Je ne soutiendrai pas le fait de pousser ces travailleurs au chômage alors que du travail est disponible et peut être fait en toute sécurité. Il n'y a aucune preuve crédible pour appuyer le contraire.

Une citation de :Valerie Means, membre de la Commission des services publics du Minnesota

Le tribunal a le pouvoir de suspendre les travaux s'il se prononce en faveur des Premières Nations, ont aussi noté les commissaires.

Cette décision est une reconfirmation des approbations antérieures pour le remplacement du pipeline de la Ligne 3, a déclaré la porte-parole d'Enbridge, Juli Kellner, dans un communiqué indiquant également que plus de 1000 personnes sont maintenant embauchées pour les travaux.

Nous espérons que toutes les parties accepteront cette décision, peut-on aussi lire dans le communiqué.

Une décision prévisible, selon des activistes autochtones

La directrice générale de l'organisme environnementaliste Honor the Earth, Winona La Duke, qualifie cette décision de prévisible et critique la commission pour ne pas avoir attendu la décision de la Cour d'appel avant d'approuver les travaux sur la Ligne 3.

À l'heure actuelle, le pipeline de la Ligne 3 sera remplacé avant que le tribunal puisse déterminer si ces travaux peuvent effectivement avoir lieu, a déclaré Mme La Duke dans un communiqué.

La Cour d'appel devrait avoir la possibilité de faire connaitre sa décision avant que la Commission des services publics puisse permettre au projet d'aller de l'avant.

Une citation de :Winona La Duke, dans un communiqué

Vendredi, deux manifestants ont grimpé dans des arbres qui doivent être abattus, le long du couloir de la Ligne 3, selon un communiqué d'un autre groupe d'activistes.

La porte-parole d'Enbridge n'a pas confirmé si cette manifestation avait eu lieu, mais a souligné que l'entreprise n'allait tolérer aucune activité illégale.

Des travaux nécessaires, dit Enbridge

Enbridge Energy, basée à Calgary, affirme que le remplacement du pipeline, qui ne fonctionne qu'à la moitié de sa capacité initiale, est la meilleure option pour protéger l'environnement tout en répondant à la demande énergétique.

Le pipeline commence en Alberta, traverse le Dakota du Nord puis le Minnesota, avant de finir sa route dans le terminal d’Enbridge, à Superior, dans le Wisconsin.

Les segments de remplacement au Canada, au Dakota du Nord et au Wisconsin sont déjà en activité; ne manque que le tronçon de 542 kilomètres au Minnesota.

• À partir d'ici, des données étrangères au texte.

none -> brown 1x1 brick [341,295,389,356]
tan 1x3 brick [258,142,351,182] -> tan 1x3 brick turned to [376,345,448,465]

Au total, Enbridge prévoit dépenser 2,9 milliards de dollars sur la portion américaine.

Le permis de construction approuvé lundi était le dernier obstacle qui freinait la poursuite de ces travaux, après des années de contestations juridiques et d'examens environnementaux.

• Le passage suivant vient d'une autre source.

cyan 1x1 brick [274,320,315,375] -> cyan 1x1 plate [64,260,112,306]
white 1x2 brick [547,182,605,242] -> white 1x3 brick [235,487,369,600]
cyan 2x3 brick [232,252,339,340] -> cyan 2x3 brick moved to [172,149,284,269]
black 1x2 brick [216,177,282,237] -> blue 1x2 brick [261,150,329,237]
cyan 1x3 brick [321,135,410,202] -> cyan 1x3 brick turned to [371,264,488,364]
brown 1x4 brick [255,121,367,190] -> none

Le gouvernement de l'Alberta a par ailleurs salué la nouvelle comme une victoire pour la province et pour la prospérité énergétique de l'Amérique du Nord.

Le Canada et les États-Unis ont établi la relation commerciale d'énergie la plus solide et la plus fiable du monde. L'Alberta est, et continuera d'être, un fournisseur d'énergie stable et sûr pour les États-Unis, a soutenu la ministre de l'Énergie de l'Alberta, Sonya Savage, dans un communiqué.